Collected data

=====

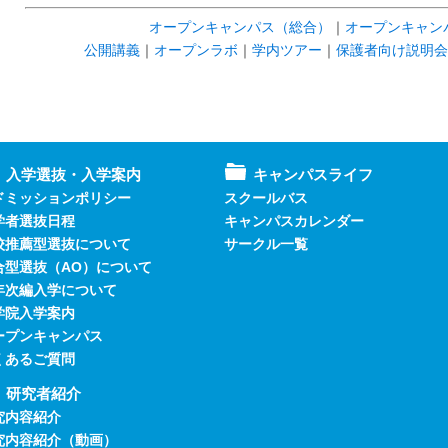
オープンキャンパス（総合）
｜
オープンキャンパ
公開講義
｜
オープンラボ
｜
学内ツアー
｜
保護者向け説明会
入学選抜・入学案内
キャンパスライフ
ドミッションポリシー
スクールバス
学者選抜日程
キャンパスカレンダー
校推薦型選抜について
サークル一覧
合型選抜（AO）について
年次編入学について
学院入学案内
ープンキャンパス
くあるご質問
研究者紹介
究内容紹介
究内容紹介（動画）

=====

*WHAT YOU WILL DO*: Rewrite the text of every row above with "スクールバス" replaced by "シャトルバス" and everything else unchanged. Leave the pictures out.

*WRITTEN RESPONSE*:
オープンキャンパス（総合）
｜
オープンキャンパ
公開講義
｜
オープンラボ
｜
学内ツアー
｜
保護者向け説明会
入学選抜・入学案内
キャンパスライフ
ドミッションポリシー
シャトルバス
学者選抜日程
キャンパスカレンダー
校推薦型選抜について
サークル一覧
合型選抜（AO）について
年次編入学について
学院入学案内
ープンキャンパス
くあるご質問
研究者紹介
究内容紹介
究内容紹介（動画）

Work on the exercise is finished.